Es war das erste Mal, daß die alternative Wahlbewegung landesweit auftrat und dementsprechend hektisch und unübersichtlich ging sich die Sache an. Die verschiedensten Bürgerinitiativen, Schwulen- und Lesbengruppen, aber auch politische Kleingruppen, versuchten, ein Bein ins Boot zu bekommen. Dankenswerterweise spielte hinter den Kulissen der Kommunistische Bund (KB) eine entscheidende Rolle, der erfreulicherweise die Zeit für eine Revolution noch nicht gekommen sah und zuerst einmal eine demokratische Opposition zu schaffen gedachte. Zu einem solchen Prozeß braucht es vor allem eins: Eine Führung, die verhindert, daß der gärige Teig zerläuft oder Blasen wirft. Wie nun aber macht man aus einem Sammelsurium von Kleinstgruppen eine schlagkräftige, politische Formation? Während die politischen Forderungen in einem Plenum, formal einer Delegiertenkonferenz mit nach Mitgliederzahl gestaffelten Stimmrechten, verhandelt und bestimmt wurden, ebenso die Kandidaten, die letztlich in die Bürgerschaft geschickt werden sollten (nur den Fairness halber seit erwähnt, das gewiß viel hinter den Kulissen entschieden wurde), mußte die formale Struktur dem strengen Wahlrecht nachempfunden werden. Und dies kennt keine Plena sondern nur sehr klare Strukturen, denen schwer nachzukommen ist. Dieses Problem wurde damals kongenial gelöst: Die Wählerinitiative bestand de jure nur aus den etwa 30 Kandidaten, der gesamte Unterbau fand einfach nicht statt. Die Kandidaten erklärten sich als dem demokratischen Prozeß unterworfen und anerkannten die Beschlüsse der Basis. Einfach so.

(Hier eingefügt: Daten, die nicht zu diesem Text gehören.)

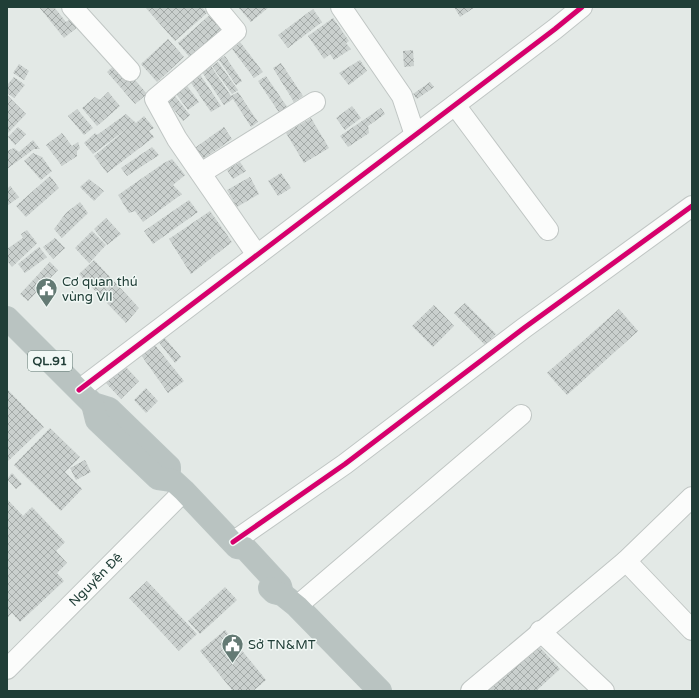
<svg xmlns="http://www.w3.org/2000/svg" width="699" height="698" font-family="'Varela Round',sans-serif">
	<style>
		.building { fill: url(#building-cross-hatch) }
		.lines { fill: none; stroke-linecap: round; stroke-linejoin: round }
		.minor-casing { stroke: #c0c6c4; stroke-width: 22 }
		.highway-casing { stroke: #bbc5c3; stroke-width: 24 }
		.minor { stroke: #fbfcfb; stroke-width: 20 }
		.highway { stroke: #b9c3c1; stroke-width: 22 }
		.cycleway-casing { stroke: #f1f8f5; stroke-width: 8 }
		.cycleway { stroke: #d6006c; stroke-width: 5 }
		.labels { text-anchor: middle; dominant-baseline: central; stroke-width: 3; stroke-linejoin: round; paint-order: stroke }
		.shield { fill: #f1f8f5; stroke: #5f7670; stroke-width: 1 }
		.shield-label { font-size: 12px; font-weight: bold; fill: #203e37 }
		.poi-label { font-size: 13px; fill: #203e37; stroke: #f1f8f5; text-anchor: start }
		.street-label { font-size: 13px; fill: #203e37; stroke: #f1f8f5 }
	</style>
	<defs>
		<pattern id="building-cross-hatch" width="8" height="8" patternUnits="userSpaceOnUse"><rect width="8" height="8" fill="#cad0ce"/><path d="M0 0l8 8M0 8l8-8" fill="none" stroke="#a4aaa8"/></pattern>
	</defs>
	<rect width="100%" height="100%" fill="#e3e9e6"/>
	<g class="building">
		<path d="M39,7H54L66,22L74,17L80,25L64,38Z"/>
		<path d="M145,7H202L207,13L175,41Z"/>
		<path d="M238,7H269L251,22Z"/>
		<path d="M454,7H475L460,17Z"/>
		<path d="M313,9L322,22L288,48L278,35Z"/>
		<path d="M211,14L226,30L192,60L178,43Z"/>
		<path d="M333,18L349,41L346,43L351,49L334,60L330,54L324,59L308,36Z"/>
		<path d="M168,39L184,57L157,82L141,64Z"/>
		<path d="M240,42L263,72L254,78L232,49Z"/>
		<path d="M413,50L414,66L404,67L403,51Z"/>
		<path d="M225,56L242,81L236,85L219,60Z"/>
		<path d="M360,60L367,71L349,85L339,73Z"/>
		<path d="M119,61L147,94L135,104L107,72Z"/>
		<path d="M218,62L238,90L232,94L212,66Z"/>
		<path d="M209,63L231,96L238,92L258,122L251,127L233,99L224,105L200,69Z"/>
		<path d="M281,63L303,96L294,102L273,68Z"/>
		<path d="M19,64L29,71L24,80L13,73Z"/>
		<path d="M197,70L221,106L211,112L187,77Z"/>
		<path d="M266,76L290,111L282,117L258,81Z"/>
		<path d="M14,77L25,85L14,98L7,93V85Z"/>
		<path d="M182,79L199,102L188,110L171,87Z"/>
		<path d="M430,82L434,87L417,99L413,94Z"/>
		<path d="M171,91L190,115L183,121L164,97Z"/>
		<path d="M108,92L120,106L97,126L82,108L95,97L100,100Z"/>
		<path d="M7,95L26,114L7,134Z"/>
		<path d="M352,106L361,118L345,130L336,118Z"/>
		<path d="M381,108L385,114L368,126L369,133L348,147L340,136Z"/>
		<path d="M77,109L93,128L84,135L68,116Z"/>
		<path d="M126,114L136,123L144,116L154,128L149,131L154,137L107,173L94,156L128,128L93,154L84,143L95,133L97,135Z"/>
		<path d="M311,118L329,148L304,163L286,133Z"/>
		<path d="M18,127L26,134L15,145L8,137Z"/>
		<path d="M224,127L232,139L200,161L192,150Z"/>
		<path d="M62,133L72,146L78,142L80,148L77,151V156L62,166L46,145Z"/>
		<path d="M33,140L40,149H34L7,169V151L14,148L19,152Z"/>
		<path d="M152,147L159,155L127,176L121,168Z"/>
		<path d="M33,153L42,157L52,171L41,180L24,161Z"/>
		<path d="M172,159L185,175L173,185L182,194L143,222L135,211L129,213L118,195L164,163Z"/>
		<path d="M240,162L246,171L233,179L227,170Z"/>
		<path d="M281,173L291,188L278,196L268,181Z"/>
		<path d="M50,176L59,188L26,217L16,206Z"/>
		<path d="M250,177L259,194L237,207L227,190Z"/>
		<path d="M89,179L104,191L94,201L80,187Z"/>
		<path d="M10,186L19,197L7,206V189Z"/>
		<path d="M189,200L198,212L153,244L144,231Z"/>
		<path d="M80,202L88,213L62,238L54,229L66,213Z"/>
		<path d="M210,211L232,242L191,274L169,239Z"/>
		<path d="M106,218L121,234L107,245L94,229Z"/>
		<path d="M27,230L37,243L12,267L7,261V249L23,238L21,234Z"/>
		<path d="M92,231L106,245L89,263L75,248Z"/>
		<path d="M55,238L65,248L53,259L43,247Z"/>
		<path d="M39,247L47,257L25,273L18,264Z"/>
		<path d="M94,260L139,308L126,323L79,274Z"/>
		<path d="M50,262L58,270L28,301L20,294Z"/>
		<path d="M465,303L496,334L485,345L454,313Z"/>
		<path d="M434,305L454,326L433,347L412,326Z"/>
		<path d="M619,309L638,331L567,395L547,373Z"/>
		<path d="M163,336L181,357L175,363L158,341Z"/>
		<path d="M154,344L184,381L168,393L141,355Z"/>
		<path d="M124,365L139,381L121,399L106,383Z"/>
		<path d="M146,388L158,401L146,413L134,400Z"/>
		<path d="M7,389L44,427L8,461L7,460Z"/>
		<path d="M50,428L80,457L65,472L82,489L61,511L14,465Z"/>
		<path d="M85,460L91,472L76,480L70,468Z"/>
		<path d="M12,473L22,484L16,489L7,479Z"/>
		<path d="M7,499L23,516L32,507L65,542L56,551L67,563L57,573L64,581L20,622L12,613L7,618Z"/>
		<path d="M147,581L197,634L179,651L129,598Z"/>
		<path d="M225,587L237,600L200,634L188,621Z"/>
		<path d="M225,630L266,680L253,691H233L200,651Z"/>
		<path d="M536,643L560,669L536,691H484Z"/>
	</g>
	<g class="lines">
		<defs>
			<g id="minor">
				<path d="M72,7L130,71"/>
				<path d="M216,7L236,31L155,99L177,139L257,255"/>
				<path d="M341,7L402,96L415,135"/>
				<path d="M455,105L548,230"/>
				<path d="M201,173L315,102"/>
				<path d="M79,390L555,29L582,7"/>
				<path d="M233,542L345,464L524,328L692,206"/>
				<path d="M626,561L692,630"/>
				<path d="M297,606L521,415"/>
				<path d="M540,631L604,691"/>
				<path id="s1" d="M7,669L184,491"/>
				<path d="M471,691L626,561L692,497"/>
			</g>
			<g id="highway">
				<path d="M7,318L93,404L109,409L169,467V470"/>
				<path d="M93,404L97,420L158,478L172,480L184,491L237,547L245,548L280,586L282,594"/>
				<path d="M270,588L274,592L282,594L297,606L380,691"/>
			</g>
		</defs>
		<use href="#minor" class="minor-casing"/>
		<use href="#highway" class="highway-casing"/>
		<use href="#minor" class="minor"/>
		<use href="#highway" class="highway"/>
		<defs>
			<g id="cycleway">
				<path d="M79,390L555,29L582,7"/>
				<path d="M233,542L345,464L524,328L692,206"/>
			</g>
		</defs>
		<use href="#cycleway" class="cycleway-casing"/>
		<use href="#cycleway" class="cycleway"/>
	</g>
	<defs>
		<symbol id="civic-pin" viewBox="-11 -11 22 30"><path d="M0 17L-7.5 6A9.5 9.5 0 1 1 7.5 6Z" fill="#647a74" stroke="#f1f8f5"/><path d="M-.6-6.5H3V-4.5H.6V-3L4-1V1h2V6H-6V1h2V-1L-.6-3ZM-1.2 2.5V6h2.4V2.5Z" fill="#fff"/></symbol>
	</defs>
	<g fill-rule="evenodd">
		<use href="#civic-pin" x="34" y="276" width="25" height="34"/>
		<use href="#civic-pin" x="220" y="632" width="25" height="34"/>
	</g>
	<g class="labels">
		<rect class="shield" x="28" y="351" width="44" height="20" rx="3"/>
		<g class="shield-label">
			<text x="50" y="361">QL.91</text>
		</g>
		<g class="poi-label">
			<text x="62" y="282">Cơ quan thú<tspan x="62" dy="15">vùng VII</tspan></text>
			<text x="248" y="645">Sở TN&amp;MT</text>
		</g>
		<g class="street-label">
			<text stroke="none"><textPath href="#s1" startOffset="126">Nguyễn Đệ</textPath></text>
		</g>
	</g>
	<rect width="699" height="698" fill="none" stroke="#203e37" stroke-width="16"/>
</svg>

Was lehrt uns das für die heutige Zeit? Wer mit Blick auf die Bundestagswahl ein Bündnis kleiner, liberaler Gruppen schmieden möchte, der kommt formal an einer Parteistruktur und einem echten Wahlprogramm nicht vorbei, da Listenverbindungen in Deutschland nicht zulässig sind. Daraus folgt nun aber eben nicht, daß jede Kleingruppe verdammt ist, unter der 5%-Hürde zu verrecken. Es liesse sich durchaus ein Weg finden, Voltianer, Humanisten, Piraten oder Tierschützer zusammenzubringen.

Es wäre vielleicht sogar leichter, da es heute viel weniger zusammenzuführende Kräfte gab, als in meiner Jugend. Nur auf die ordnende Hand einer kommunistischen Kadergruppe wird man heute verzichten müssen.

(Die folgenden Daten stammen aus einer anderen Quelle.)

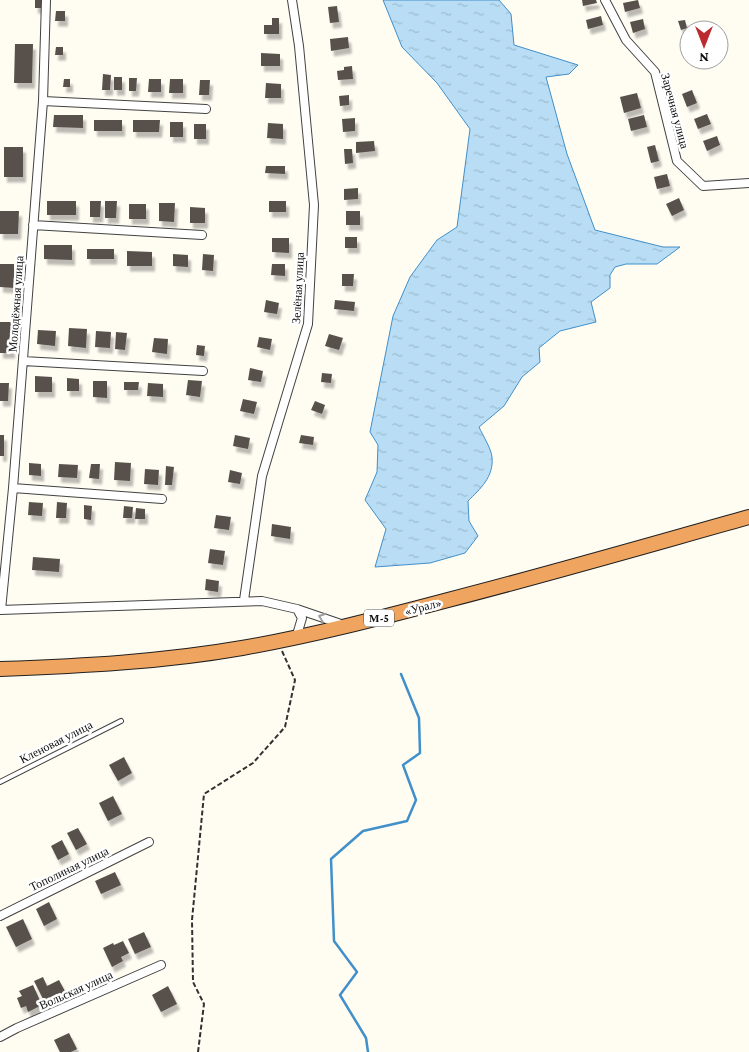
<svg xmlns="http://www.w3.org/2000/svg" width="749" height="1052" viewBox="0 0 749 1052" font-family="'Crimson Pro',serif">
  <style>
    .water { fill: url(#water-ripples); stroke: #4190c9 }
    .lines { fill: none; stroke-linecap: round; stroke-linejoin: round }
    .stream { stroke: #4190c9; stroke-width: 2.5 }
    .building { fill: #58514c; filter: url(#shadow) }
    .lane-casing { stroke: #424242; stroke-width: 6 }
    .street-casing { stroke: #424242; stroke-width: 10 }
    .highway-casing { stroke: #202020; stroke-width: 16 }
    .path { stroke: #313131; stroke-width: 2; stroke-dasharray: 5 2.5; stroke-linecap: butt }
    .lane { stroke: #fff; stroke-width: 4 }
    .street { stroke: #fff; stroke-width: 8 }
    .highway { stroke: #efa45f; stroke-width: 14 }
    .oneway { stroke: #9f9f9f }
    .labels { text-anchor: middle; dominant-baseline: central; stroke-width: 5; stroke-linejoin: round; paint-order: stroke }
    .shield { fill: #fff; stroke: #575757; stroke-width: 1 }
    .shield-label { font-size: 11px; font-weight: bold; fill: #0f0f0f }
    .street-label { font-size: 12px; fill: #0f0f0f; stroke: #fff }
  </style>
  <defs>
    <pattern id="water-ripples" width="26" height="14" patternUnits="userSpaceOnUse" patternTransform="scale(1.25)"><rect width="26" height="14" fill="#b8ddf4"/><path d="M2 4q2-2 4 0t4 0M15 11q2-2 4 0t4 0" fill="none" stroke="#9dbcd0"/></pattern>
    <filter id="shadow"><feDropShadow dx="3" dy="5.5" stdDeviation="1" flood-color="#0004"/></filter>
  </defs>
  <rect width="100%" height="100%" fill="#fffcf2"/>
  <path class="water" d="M383 0H499L511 14 514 45 578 65 569 74 546 77 567 154 595 230 663 247H680L657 264H626L615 267 610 275V288L591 302 596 322 560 331 539 348 540 362 522 377 504 406 479 427C483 436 491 448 492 457 494 477 480 489 468 501L469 521 478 536 465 553 430 563 375 567 386 529 365 500 377 472 378 445 370 432 393 316 410 277 437 240 457 227 470 129 437 83 402 47Z"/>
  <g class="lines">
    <path class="stream" d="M368 1052 366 1038 340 995 357 972 334 941 331 859 363 831 407 821 416 800 403 765 420 753 419 718 401 674"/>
  </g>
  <path class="building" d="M35 0H41V8H35Z
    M582 0H596L597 3 583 6Z
    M638 0 640 8 625 12 623 3Z
    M337 6 339 22 330 23 328 7Z
    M56 11H65V21H55Z
    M601 16 603 25 588 29 586 20Z
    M272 18H279V34H264V25H272Z
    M643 19 645 29 633 33 630 22Z
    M685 20 687 28 681 30 678 21Z
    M348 37 349 48 331 51 330 39Z
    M15 44H33L32 83H14Z
    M56 47H63V55H55Z
    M261 53 280 54V66H261Z
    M352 66 353 79 338 80 337 71 344 70V67Z
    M103 74 111 75 110 90H102Z
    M114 77H122V90H114Z
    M129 78H137L136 91H129Z
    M64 79H70V87H63Z
    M149 79H161V92H148Z
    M170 79H183V93H169Z
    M200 80H210L209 95H199Z
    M266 83 281 84V98H265Z
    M692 90 697 103 687 107 682 94Z
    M637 93 641 108 624 113 620 97Z
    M349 95V105L340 106 339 96Z
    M707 114 711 124 698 129 694 119Z
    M54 115H83V128L53 127Z
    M644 115 647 127 631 131 628 119Z
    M355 118V131L343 132 342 119Z
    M94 120H122V131H94Z
    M133 120H160L159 132H133Z
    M170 122H183V137H170Z
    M268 123 283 124V139L267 138Z
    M194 124H206V139H194Z
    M717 136 720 145 707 151 703 141Z
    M374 141 375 151 356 153V142Z
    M655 145 659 161 651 163 647 147Z
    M4 147H23V177H4Z
    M344 149H352L353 163 345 164Z
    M266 166H285V174L265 173Z
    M667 174 670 186 657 189 654 177Z
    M358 188V199L344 200V189Z
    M679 198 684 210 672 216 666 204Z
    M47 201H76V215H47Z
    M90 201H101L100 217H90Z
    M105 201H117L116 218H105Z
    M269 201H286V212H269Z
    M159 203H175L174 222 159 221Z
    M129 204H146V219H129Z
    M190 207 205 208V223H190Z
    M0 211H19L18 234H0Z
    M346 211H360V225H346Z
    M345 237H357V248H345Z
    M272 238H289V253L272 252Z
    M44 245H72V260L44 259Z
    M87 249H114V259H87Z
    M127 251 152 252V266H127Z
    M173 254 188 255V267L173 266Z
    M203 254 214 255 213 271 202 270Z
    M0 264H14V288L0 287Z
    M272 264H285V276L271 275Z
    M342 274H354L353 286H342Z
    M266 300 279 303 277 314 264 312Z
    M335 300 355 302 354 311 334 309Z
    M0 322H12V353H0Z
    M69 328 87 329 86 348 68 346Z
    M38 330 56 331 55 346 37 344Z
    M96 331 111 332 110 348 95 347Z
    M116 332 127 333 125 350 115 349Z
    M329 334 343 338 339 350 325 346Z
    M259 337 272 339 270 350 257 347Z
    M154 338 168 339 167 354 152 352Z
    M197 345 205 346 204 356 196 355Z
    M250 368 263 371 261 382 248 380Z
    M322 373 332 374 331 383 321 382Z
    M35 376 52 377V392H35Z
    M67 378 79 379V391H67Z
    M188 380 202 381 200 397 186 395Z
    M93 381H107V398L93 397Z
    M124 382H139L138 390H124Z
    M0 383H9L8 401H0Z
    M148 383 163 384V397L147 396Z
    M243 399 257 402 254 414 240 411Z
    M315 401 325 405 322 414 311 410Z
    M0 435H4V456H0Z
    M235 435 250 438 248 449 233 446Z
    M301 435 314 437 313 445 299 443Z
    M115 462 131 463 130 481 114 480Z
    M29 463 41 464V476L29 475Z
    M59 464 78 465 77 478 58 477Z
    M91 464H100L99 479 89 478Z
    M166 466 174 467 172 485H165Z
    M145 469 159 470 158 485 144 484Z
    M230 470 242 473 240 484 228 482Z
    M29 502 43 503 42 516 28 515Z
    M57 502 67 503 66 518H56Z
    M84 505 92 506 91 520 84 519Z
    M124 506 133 507 132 518H123Z
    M136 508 145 509V519H135Z
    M216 515 231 517 229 530 214 528Z
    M272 524 291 527 290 539 271 536Z
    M210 549 225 551 223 565 208 563Z
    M33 557 60 559 59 572 32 570Z
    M206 579 219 581 218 592 205 590Z
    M124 757 132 773 118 781 109 765Z
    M113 796 122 814 108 821 99 803Z
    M78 828 87 844 76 850 67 833Z
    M62 840 69 854 58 860 51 846Z
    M115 872 121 885 101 894 95 881Z
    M49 902 57 919 44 926 36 909Z
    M23 919 32 939 16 947 6 927Z
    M144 932 151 947 135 954 128 939Z
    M123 941 129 953 121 957 123 961 112 967 103 948 113 943 114 945Z
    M43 977 47 986 59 980 66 993 45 1003 34 981Z
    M33 985 42 1005 28 1012 26 1006 21 1008 17 998 22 996 19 991Z
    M168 986 177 1004 161 1012 152 995Z
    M69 1033 77 1049 71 1052H60L54 1040Z"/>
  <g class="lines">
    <defs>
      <path id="lane" d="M0 782 121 721"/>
      <path id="street" d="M605 0 626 40 655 72 677 161 703 186 749 183
        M43 101 206 109
        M33 225 202 235
        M23 361 203 371
        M13 488 162 499
        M244 600 262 476 308 324 314 205 299 46 292 0
        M0 610 262 601 297 609 344 625
        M1 610 13 488 43 101 46 0
        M296 638 302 618 297 609
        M0 916 149 842
        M0 1037 17 1028 161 965"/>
      <path id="highway" d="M0 669C81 666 162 662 242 648 311 636 380 618 448 600 549 574 649 545 749 517"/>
    </defs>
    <use href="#lane" class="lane-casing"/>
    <use href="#street" class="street-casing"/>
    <use href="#highway" class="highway-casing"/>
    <path class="path" d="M198 1052 204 1004 193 982 192 920 204 794 253 763 285 727 295 680 282 651"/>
    <use href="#lane" class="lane"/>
    <use href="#street" class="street"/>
    <use href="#highway" class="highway"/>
  </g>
  <defs><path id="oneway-chevron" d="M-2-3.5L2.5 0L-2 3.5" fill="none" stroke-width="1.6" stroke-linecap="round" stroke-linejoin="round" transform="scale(1.25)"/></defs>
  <use class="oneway" href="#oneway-chevron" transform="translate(322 617) rotate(-160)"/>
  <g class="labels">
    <rect class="shield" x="364" y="609.5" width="30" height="17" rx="4"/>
    <g class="shield-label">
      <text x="379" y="618">М-5</text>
    </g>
    <g class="street-label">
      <text transform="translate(675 111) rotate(75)">Заречная улица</text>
      <text transform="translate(298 288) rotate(-87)">Зелёная улица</text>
      <text transform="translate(16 304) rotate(-86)">Молодёжная улица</text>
      <text transform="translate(423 607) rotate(-15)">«Урал»</text>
      <text transform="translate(56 742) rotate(-27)">Кленовая улица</text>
      <text transform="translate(69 869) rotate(-26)">Тополиная улица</text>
      <text transform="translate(76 990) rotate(-24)">Вольская улица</text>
    </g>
  </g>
  <g transform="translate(704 45) rotate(180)"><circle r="24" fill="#ffffff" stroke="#9f9f9f"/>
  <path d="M0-4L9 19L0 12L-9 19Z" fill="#bb2b2f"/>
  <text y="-8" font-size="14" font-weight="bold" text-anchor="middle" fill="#0f0f0f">N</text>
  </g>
</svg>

Wenn das keine Chance ist, dann habt ihr es nicht verdient.

Dieser Gastbeitrag wurde von Alexander Virchow verfasst. Auf twitter diskutierte ich mit ihm darüber, wie Kleinstparteien ihre Chancen auf den Einzug in den Bundestag verbessern können; dies ist sein Vorschlag dazu. Er bloggt auch unter alexander.virchow.de; Auf twitter findet man ihn unter @virchow_de.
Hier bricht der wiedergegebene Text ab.